Subscriber question:

"What’s the best way to use a GPS to pick a heading that keeps me on course to my destination?" - Chris S.


“If you have GPS, the two numbers you need to see are the desired track and actual track. If you’re centered on course and these match, you’ll stay perfectly centered on course.

Desired track is your course over the ground from your departure to your destination, or the course between two waypoints if you’re not going direct. This is what you flight plan and what you see in the DTK field of many panel-mount navigators or the course shown on many iPad apps. Track is your actual path across the ground at that moment, given your current heading, speed, and the actual winds. This is denoted TRK on many navigators.

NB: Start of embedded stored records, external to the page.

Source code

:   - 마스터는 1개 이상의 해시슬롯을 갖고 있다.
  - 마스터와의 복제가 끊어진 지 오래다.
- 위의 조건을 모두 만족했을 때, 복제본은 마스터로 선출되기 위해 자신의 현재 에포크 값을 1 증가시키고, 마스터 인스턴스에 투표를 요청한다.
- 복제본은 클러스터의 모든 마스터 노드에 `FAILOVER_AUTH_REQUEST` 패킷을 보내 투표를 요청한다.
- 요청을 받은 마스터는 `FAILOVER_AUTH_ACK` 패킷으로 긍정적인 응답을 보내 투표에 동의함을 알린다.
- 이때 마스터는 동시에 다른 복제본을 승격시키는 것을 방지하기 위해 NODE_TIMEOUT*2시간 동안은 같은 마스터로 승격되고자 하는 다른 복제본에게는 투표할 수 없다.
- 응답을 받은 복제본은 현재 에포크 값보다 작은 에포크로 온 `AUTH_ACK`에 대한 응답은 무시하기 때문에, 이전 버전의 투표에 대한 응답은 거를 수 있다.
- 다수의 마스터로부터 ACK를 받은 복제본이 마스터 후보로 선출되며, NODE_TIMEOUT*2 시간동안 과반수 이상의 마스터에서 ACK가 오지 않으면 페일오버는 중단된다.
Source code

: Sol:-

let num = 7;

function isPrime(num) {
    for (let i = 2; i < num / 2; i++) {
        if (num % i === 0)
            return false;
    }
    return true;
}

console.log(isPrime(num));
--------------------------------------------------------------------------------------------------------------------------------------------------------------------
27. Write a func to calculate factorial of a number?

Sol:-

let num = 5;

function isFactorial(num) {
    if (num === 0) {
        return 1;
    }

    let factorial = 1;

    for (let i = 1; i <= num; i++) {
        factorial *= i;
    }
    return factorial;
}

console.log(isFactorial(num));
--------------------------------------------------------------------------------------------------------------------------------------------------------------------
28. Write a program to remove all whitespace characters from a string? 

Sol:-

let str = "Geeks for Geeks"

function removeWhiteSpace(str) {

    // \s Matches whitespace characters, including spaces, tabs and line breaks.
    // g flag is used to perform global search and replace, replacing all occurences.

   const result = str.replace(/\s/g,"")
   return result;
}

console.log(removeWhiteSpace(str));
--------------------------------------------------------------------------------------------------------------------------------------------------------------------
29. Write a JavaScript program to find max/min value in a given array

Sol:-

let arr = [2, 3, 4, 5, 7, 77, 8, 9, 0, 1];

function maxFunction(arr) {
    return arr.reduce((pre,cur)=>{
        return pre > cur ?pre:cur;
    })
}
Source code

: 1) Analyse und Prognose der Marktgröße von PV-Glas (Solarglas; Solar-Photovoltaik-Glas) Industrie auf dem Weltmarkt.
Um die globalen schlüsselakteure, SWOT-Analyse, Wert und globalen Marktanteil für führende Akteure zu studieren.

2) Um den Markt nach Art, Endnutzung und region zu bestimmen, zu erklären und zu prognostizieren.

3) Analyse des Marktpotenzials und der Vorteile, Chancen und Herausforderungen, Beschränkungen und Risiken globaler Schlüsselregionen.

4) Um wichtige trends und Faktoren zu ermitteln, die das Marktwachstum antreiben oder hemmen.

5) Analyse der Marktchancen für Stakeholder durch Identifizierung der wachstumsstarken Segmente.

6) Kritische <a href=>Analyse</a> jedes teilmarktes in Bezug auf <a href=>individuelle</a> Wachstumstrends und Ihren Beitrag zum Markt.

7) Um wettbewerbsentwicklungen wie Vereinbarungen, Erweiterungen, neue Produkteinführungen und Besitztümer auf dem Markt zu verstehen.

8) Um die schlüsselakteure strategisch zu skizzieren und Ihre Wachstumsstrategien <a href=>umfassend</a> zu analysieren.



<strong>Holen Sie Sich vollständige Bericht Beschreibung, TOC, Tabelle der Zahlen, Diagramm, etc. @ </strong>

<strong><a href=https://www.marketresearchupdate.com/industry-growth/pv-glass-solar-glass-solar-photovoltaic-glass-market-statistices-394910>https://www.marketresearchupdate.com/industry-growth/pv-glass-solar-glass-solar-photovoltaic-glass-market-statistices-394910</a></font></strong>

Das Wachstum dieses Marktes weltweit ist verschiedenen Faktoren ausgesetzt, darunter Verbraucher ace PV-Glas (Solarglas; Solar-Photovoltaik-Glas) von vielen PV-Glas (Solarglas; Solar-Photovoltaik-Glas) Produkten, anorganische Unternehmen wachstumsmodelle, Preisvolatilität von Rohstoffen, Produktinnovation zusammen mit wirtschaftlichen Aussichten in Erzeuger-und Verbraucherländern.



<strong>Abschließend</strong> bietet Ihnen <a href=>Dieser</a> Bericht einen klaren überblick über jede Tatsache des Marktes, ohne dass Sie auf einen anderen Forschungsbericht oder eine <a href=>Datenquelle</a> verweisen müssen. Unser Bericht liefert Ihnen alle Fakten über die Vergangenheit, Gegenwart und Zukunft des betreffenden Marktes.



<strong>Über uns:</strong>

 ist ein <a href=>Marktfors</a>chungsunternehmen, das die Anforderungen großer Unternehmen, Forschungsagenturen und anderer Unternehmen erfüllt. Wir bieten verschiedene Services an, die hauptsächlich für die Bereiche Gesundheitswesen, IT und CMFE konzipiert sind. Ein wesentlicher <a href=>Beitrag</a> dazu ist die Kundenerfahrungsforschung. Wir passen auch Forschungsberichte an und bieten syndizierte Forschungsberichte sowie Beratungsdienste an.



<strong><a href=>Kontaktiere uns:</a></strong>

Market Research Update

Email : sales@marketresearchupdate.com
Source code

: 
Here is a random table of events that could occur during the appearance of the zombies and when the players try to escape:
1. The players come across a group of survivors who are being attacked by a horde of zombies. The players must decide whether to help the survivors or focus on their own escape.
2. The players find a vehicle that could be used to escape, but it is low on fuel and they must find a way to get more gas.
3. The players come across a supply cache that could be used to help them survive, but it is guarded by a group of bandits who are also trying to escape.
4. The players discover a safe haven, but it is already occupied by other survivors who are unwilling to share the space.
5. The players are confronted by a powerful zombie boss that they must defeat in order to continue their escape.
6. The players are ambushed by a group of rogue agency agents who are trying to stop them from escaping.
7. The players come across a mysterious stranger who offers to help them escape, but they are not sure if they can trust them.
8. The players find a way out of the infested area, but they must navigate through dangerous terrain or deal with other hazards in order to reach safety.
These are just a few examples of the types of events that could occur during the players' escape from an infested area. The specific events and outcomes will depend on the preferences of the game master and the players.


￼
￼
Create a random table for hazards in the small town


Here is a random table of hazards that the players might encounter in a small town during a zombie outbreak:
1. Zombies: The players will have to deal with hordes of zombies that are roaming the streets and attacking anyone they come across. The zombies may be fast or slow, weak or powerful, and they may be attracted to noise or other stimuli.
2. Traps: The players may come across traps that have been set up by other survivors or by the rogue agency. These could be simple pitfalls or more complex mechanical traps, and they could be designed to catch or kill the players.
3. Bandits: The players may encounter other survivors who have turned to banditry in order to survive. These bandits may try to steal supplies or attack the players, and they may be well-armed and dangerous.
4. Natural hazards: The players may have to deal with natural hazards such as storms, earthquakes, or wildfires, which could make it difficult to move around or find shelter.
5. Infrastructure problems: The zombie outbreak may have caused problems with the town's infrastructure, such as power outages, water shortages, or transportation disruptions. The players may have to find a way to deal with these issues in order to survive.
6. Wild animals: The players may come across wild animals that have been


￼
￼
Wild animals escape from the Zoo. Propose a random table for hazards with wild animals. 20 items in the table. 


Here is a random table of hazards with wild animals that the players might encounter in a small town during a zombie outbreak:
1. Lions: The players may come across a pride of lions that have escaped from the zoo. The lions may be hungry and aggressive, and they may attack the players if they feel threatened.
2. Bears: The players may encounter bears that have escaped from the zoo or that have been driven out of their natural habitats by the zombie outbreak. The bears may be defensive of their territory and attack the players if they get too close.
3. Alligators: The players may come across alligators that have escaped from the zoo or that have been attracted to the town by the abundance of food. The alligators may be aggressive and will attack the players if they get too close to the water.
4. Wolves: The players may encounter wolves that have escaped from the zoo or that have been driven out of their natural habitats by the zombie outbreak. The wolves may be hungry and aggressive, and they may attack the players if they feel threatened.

Now imagine the course you want to fly from Airport A to Airport B is 270. This means your desired track is 270. You take off and turn on course with a heading of 270 so that you’re centered on the magenta line for the moment. If there was no wind, your track would also be 270, but today there’s a wind from the North and your track is 260. Even though you’re currently on course, you will drift south of course.

Fix the issue by turning 10 degrees right. Check your track. If it’s 270, this new heading will keep you on course. If 10 degrees was too much, your track might read 272. Turn back to the left two degrees. Keep doing this until track and desired track match. Continue making corrections as you fly and you’ll stay perfectly on course to your destination.

Note that some apps will show a suggested heading that takes into account forecast winds. You want to match the actual course, not the suggested heading.”